Suzan PEKER yazdı
Yaşasın evimizde 34 yıl
sonra minik çamaşırlar var. Pembe, sarı çiçekli bir body var mesela, mis gibi
torun kokan. Mama sandalyesine oturmak istemeyen. Sabahları yatağımıza geliyor,
çiçeklerini tek tek içimize döküyor. O çiçekler içimizde büyüyor, büyüyor. Bir
de öyle güzel gülüyor ki bu çiçekler inanmazsınız. Sımsıcak oluyor içimiz sabah
sabah. Gözlerimizde bir pırıltı, Güneş ışığından daha ferli.
Pembe
beyaz çizgili bir tayt mesela…İçine bezli küçük bir popocuk girmiş, yerleşmiş. Ayağa
bile kalkmış tayt, bir yerlere tutunarak. Ama genelde dizlerinin üstünde
yerleri temizliyor. Sonra bağrış, çığrış çıkarılıyor. Laf aramızda sahibi hiç
sevmezmiş, giyip, çıkarmayı çamaşırlarını. Pembe çizgili tayt çamaşır
makinesine gidecek şimdi ama kokusu uçmasın yıkanınca olur mu. Nasıl sağlarız
bunu söyle bize makine. Ne sabun koksun, ne yumuşatıcı, sadece olduğu gibi
kalsın, evlat koksun. Çünkü biz bu kokuya yıllardır hasretiz. Hayatın
koşuşturması arasında doya doya içimize çekemediğimiz, çektiklerimizi de kutulayıp
saklayamadığımız bu kokuya.
Bir
pembe mayo var ki doyamıyoruz bakmaya. Bezli bikininin kenarları fırfırlı. Uzun kollu body’siyle takım. Bir de şapkası.

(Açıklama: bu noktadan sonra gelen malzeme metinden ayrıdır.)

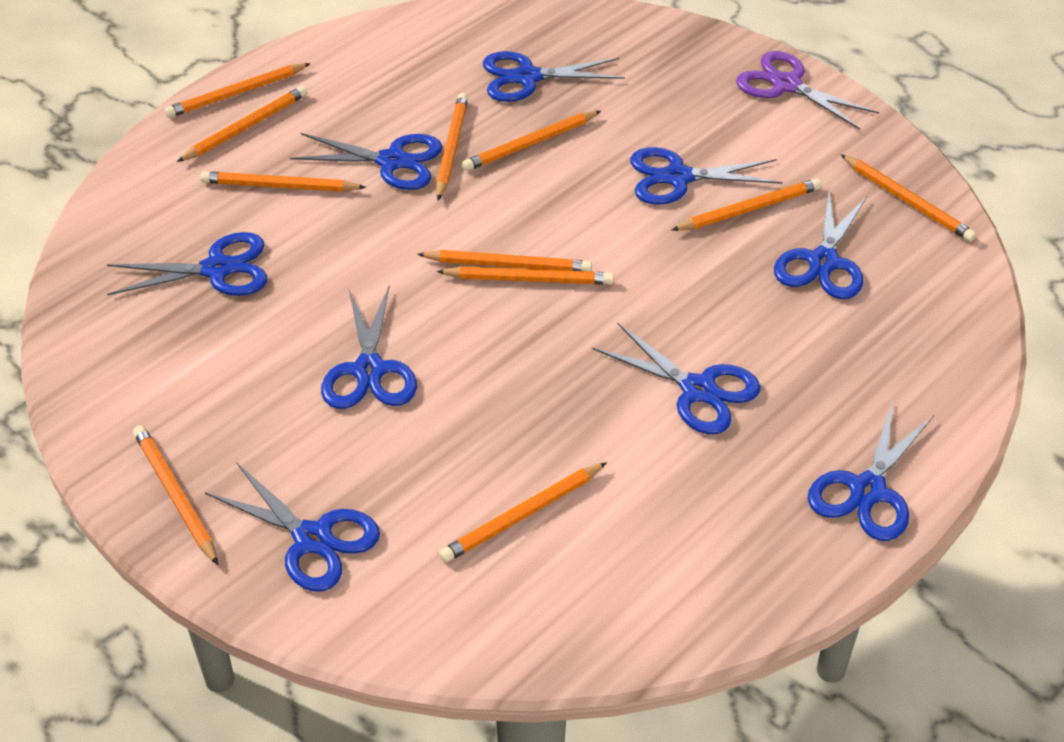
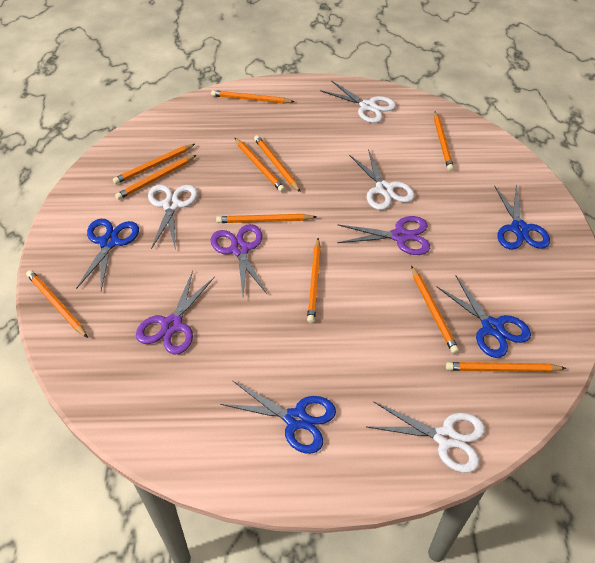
blue scissors: [107,232,267,296] [205,462,380,591] [290,133,443,190] [321,286,417,409] [483,51,625,102] [592,322,761,434] [630,147,783,205] [774,191,867,299] [808,403,934,541] = 9 -> [76,219,139,290] [220,380,336,454] [437,275,531,358] [494,184,550,249] = 4
purple scissors: [736,51,879,130] = 1 -> [136,271,215,355] [211,224,267,296] [337,216,430,255] = 3
white scissors: none = 0 -> [148,185,198,249] [320,80,396,123] [349,149,415,210] [367,401,485,473] = 4

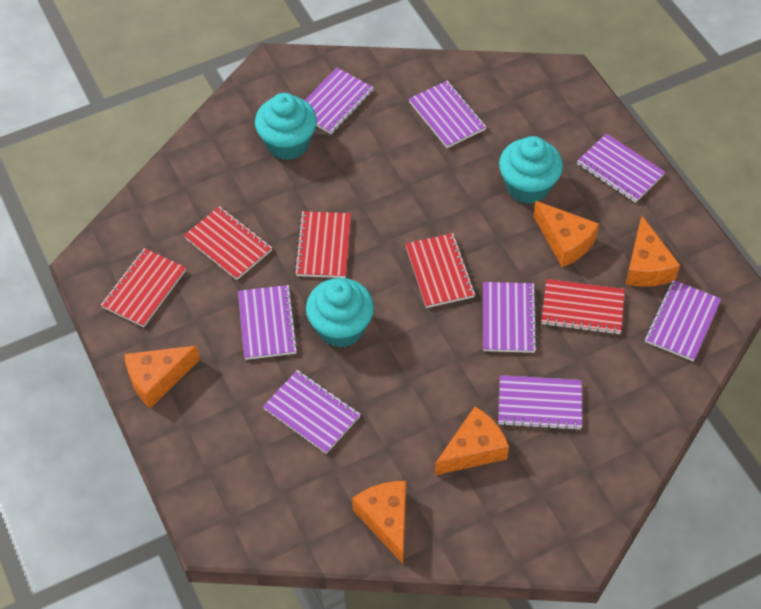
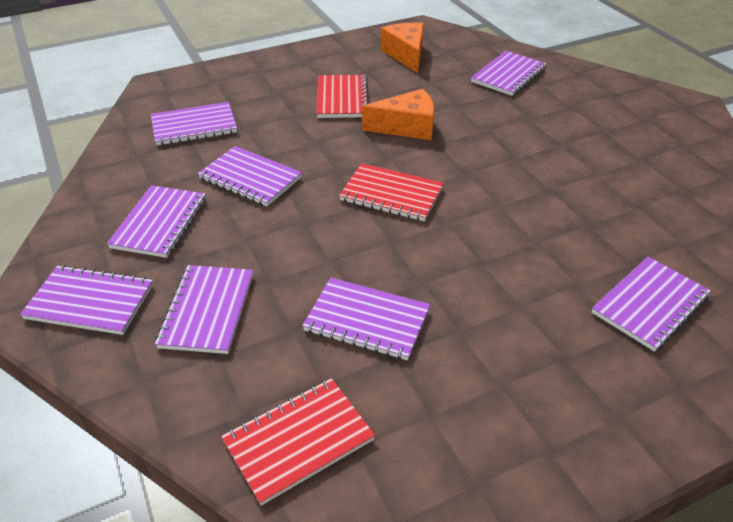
orange cheese: [124,346,200,408] [352,481,406,564] [435,406,509,475] [533,201,599,267] [626,216,680,287] = 5 -> [362,89,434,140] [381,22,424,73] = 2
red notebook: [101,248,186,327] [184,206,272,280] [294,211,351,278] [405,233,476,308] [541,279,625,335] = 5 -> [221,378,375,506] [316,75,369,118] [339,163,444,221] = 3
turquoise cupcake: [255,93,317,160] [306,278,374,348] [499,136,563,204] = 3 -> none = 0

Plaj modasında son nokta. O şapkayı bir görseniz güneşin tüm ışıklarından
koruyor ama yine de şapkanın sakladığı yüz parlamayı sürdürüyor. Nasıl
olabiliyor anlamak mümkün değil.
Denizden
gelince karşımıza yeni giysiler çıkıyor. “Merhaba ben önden düğmeli beyaz penye
hırka. Aman dikkat üşütmeyelim. Düğmelerimin hepsi teker teker sevgiyi ilikler.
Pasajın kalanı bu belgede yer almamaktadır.